Dikkat etmezsek, farklı düşünmezsek en büyük düşmanlarımız olan endişe, şüphe ve korku zihnimizi kemirmeye başlar. Yaşama sevincimizi ve coşkumuzu yok eder.
Başarı ve mutluluk yolunda onlara karşı savaşmalıyız. Onları tamamen yok edemeyiz. Ama, kontrol altına alabilir. Yaşamımıza olumsuz etki eden baskın duygular olmaktan çıkarabiliriz.
EFLÂTUN'a sormuşlar...
İNSANOĞLUNUN SİZİ EN ÇOK ŞAŞIRTAN DAVRANIŞLARI NELERDİR?
Çocukluktan sıkılırlar ve büyümek için acele ederler. Ne var ki, çocukluklarını özlerler. Para kazanmak için sağlıklarını yitirirler. Ama, sağlıklarını geri almak için de para öderler.
Yarından endişe ederken bugünü unuturlar, Dolayısıyla ne bugünü, ne de yarını yaşarlar. Hiç ölmeyecek gibi yaşarlar, ancak hiç yaşamamış gibi de ölürler. Yaşamı bekletemezsiniz, yaşam sizi beklemez...
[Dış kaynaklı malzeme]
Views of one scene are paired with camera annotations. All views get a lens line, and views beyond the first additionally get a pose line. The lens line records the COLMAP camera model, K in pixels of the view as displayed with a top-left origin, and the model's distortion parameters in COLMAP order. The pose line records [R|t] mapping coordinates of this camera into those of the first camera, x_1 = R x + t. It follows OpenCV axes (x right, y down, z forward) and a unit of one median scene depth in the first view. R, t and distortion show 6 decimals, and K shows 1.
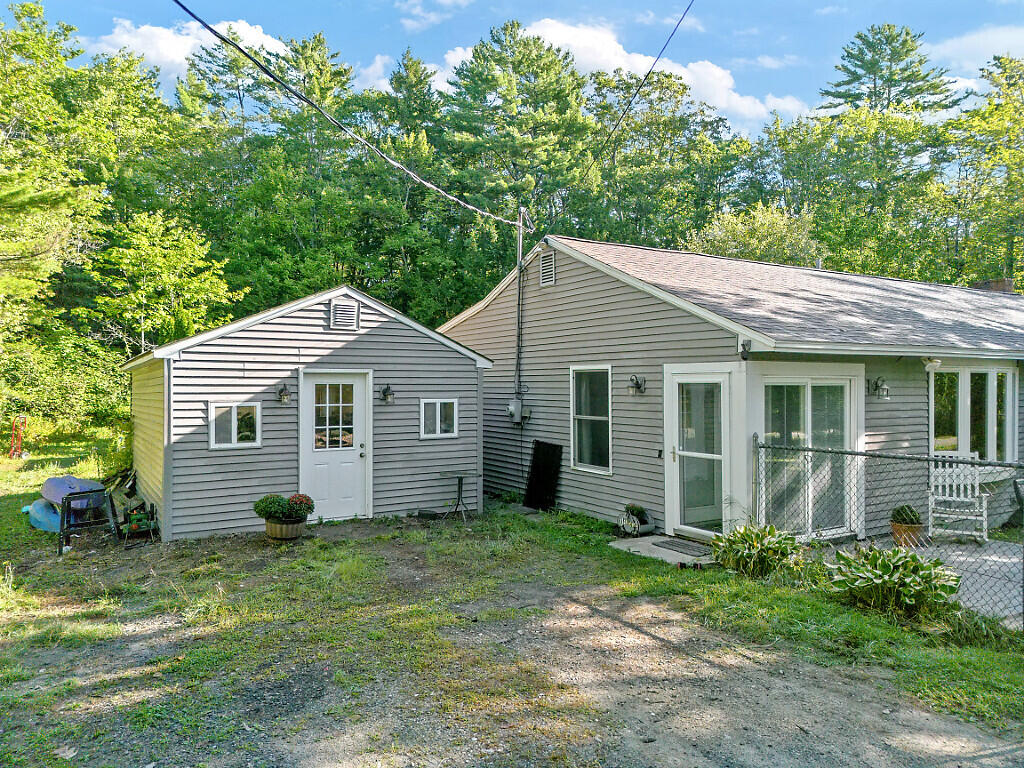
lens RADIAL K [[726.5, 0, 512.0], [0, 726.5, 384.0], [0, 0, 1]] dist [0.099633, -0.094052]
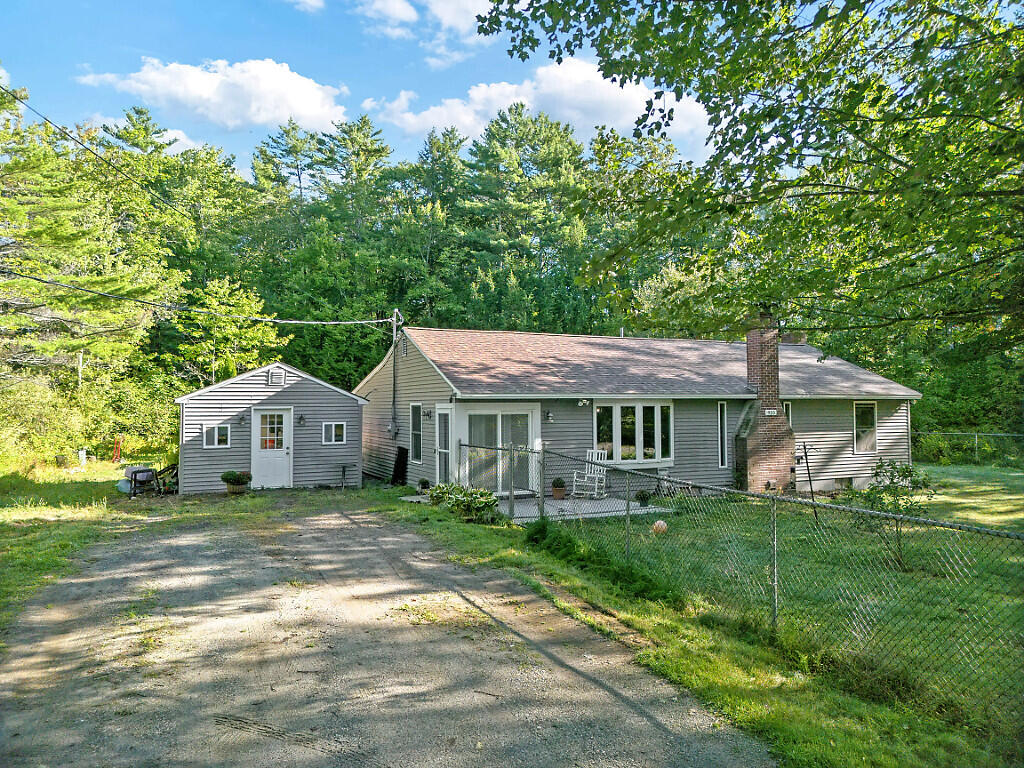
lens RADIAL K [[731.7, 0, 508.9], [0, 731.7, 378.2], [0, 0, 1]] dist [0.108686, -0.098212]
pose [[0.993368, -0.008316, -0.114675, 0.472073], [0.003949, 0.999260, -0.038259, -0.014704], [0.114908, 0.037553, 0.992666, -0.660722]]
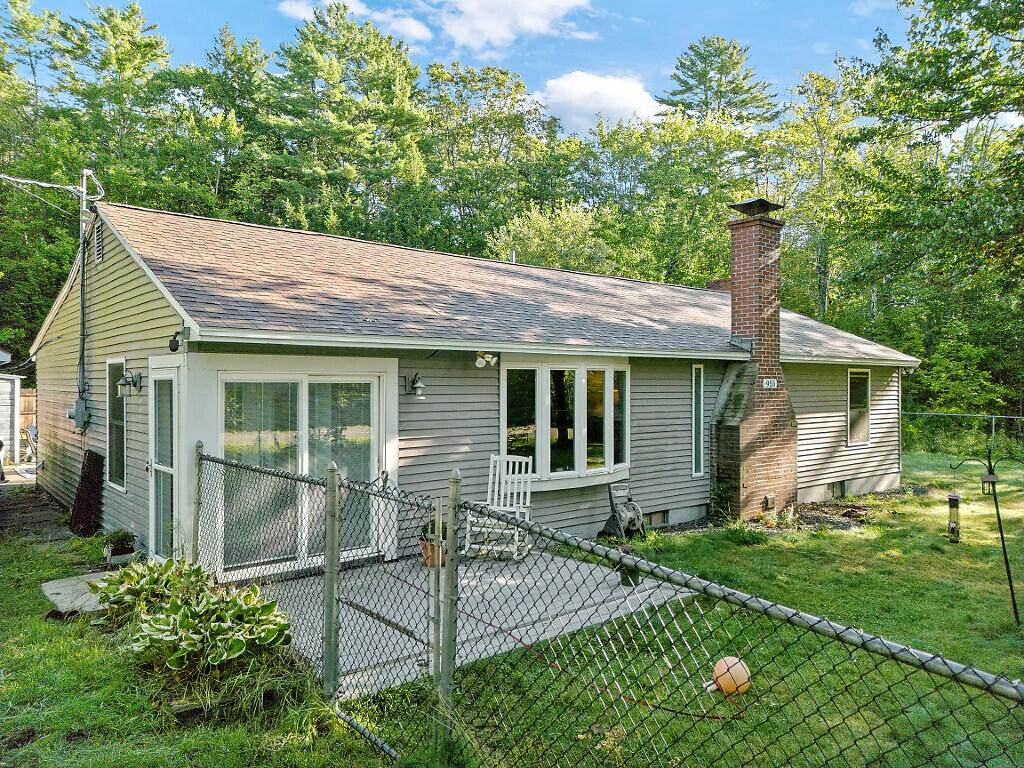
lens RADIAL K [[725.3, 0, 512.0], [0, 725.3, 384.0], [0, 0, 1]] dist [0.042678, -0.002952]
pose [[0.991105, 0.002177, 0.133062, 0.384536], [-0.002362, 0.999996, 0.001237, 0.000980], [-0.133059, -0.001540, 0.991107, 0.103111]]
Her zaman farklı düşünmeli ve farklı bir yol bulmalıyız. Birisi nasılsın dediğinde cevabımız İdare eder, fena değil, havamda değilim, hiç sorma. Veya daha çok büyüklerimizin söylediği gibi, iyi diyelim, iyi olalım olur.
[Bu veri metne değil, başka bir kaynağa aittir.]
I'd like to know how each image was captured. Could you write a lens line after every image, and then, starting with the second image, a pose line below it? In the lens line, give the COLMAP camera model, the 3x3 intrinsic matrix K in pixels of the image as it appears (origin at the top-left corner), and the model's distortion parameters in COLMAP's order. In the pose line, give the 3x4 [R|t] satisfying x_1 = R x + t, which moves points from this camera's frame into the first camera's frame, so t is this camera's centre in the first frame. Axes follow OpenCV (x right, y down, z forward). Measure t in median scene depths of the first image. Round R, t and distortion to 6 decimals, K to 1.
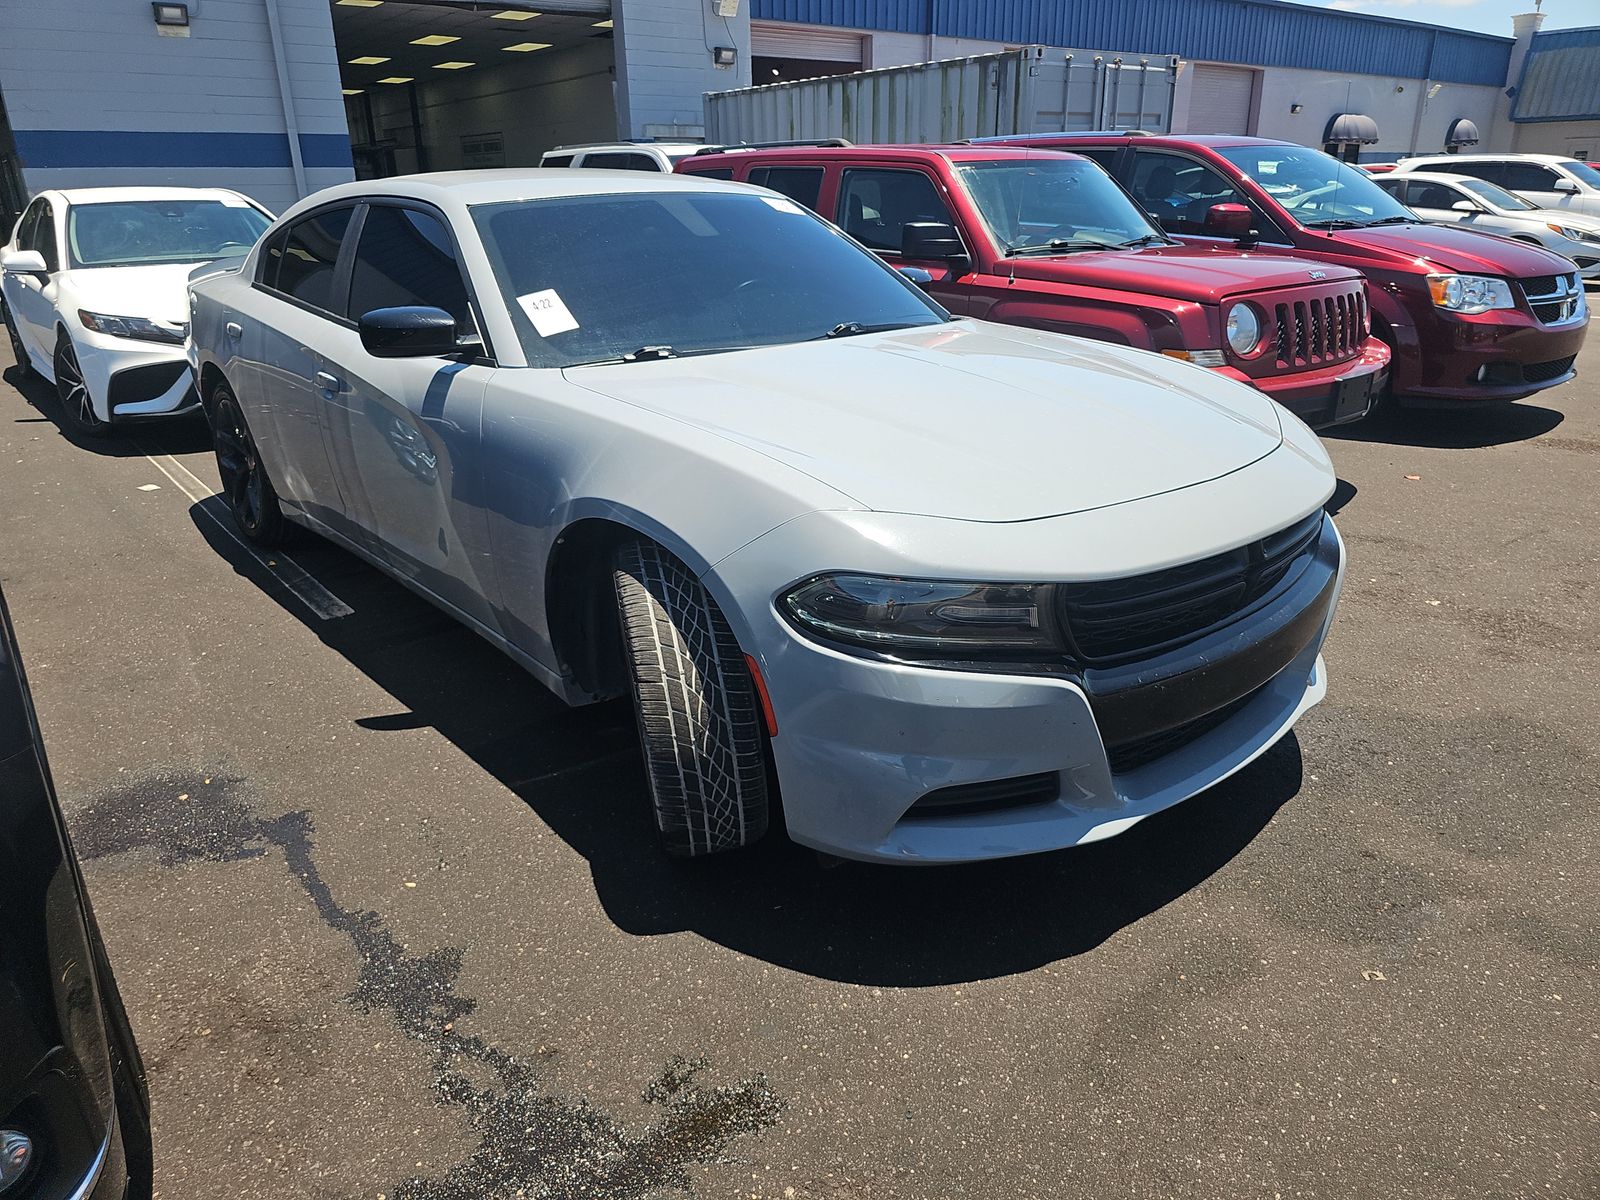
lens RADIAL K [[1109.3, 0, 789.9], [0, 1109.3, 596.7], [0, 0, 1]] dist [0.044432, -0.039432]
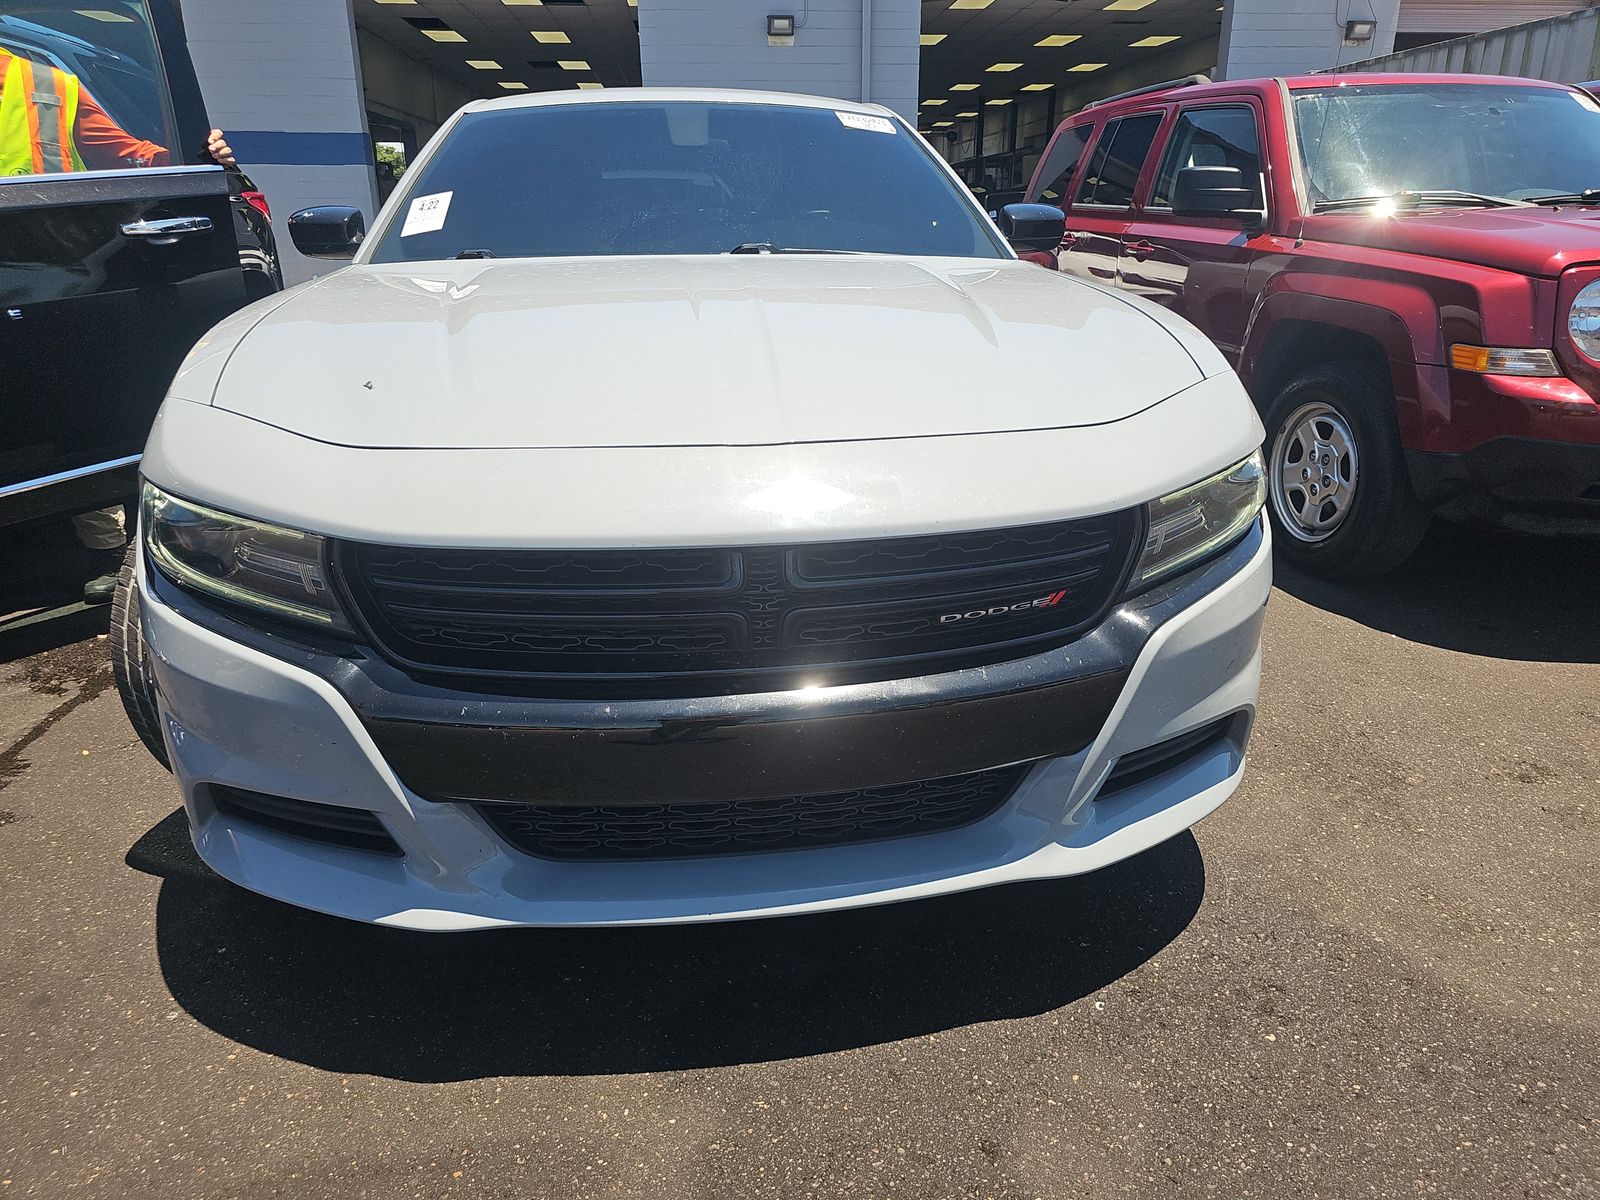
lens RADIAL K [[1109.3, 0, 789.9], [0, 1109.3, 596.7], [0, 0, 1]] dist [0.044432, -0.039432]
pose [[0.833987, 0.190720, -0.517775, 0.141366], [-0.198562, 0.979236, 0.040870, -0.010024], [0.514819, 0.068726, 0.854540, 0.093951]]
İyi olduğumuzu dile getirirken kelimelerin gücünden yararlanabiliriz. Çok iyi, harika, daha iyi olamazdım diyebiliriz. Coşkulu ve istekliysek sabah kalktığımızda günümüzün iyi olacağını düşünebiliriz.
Ruhumuzu güçlendirirken, bundan sonraki yaşamımız için heyecan ve coşku duymaya, farklı düşünmeye karar vermeliyiz. Bu karar bizleri farklı yerlere taşır. Yürekten arzulamak her başarının başlangıç noktasıdır.
Farklılıkları farketmemiz dileğiyle.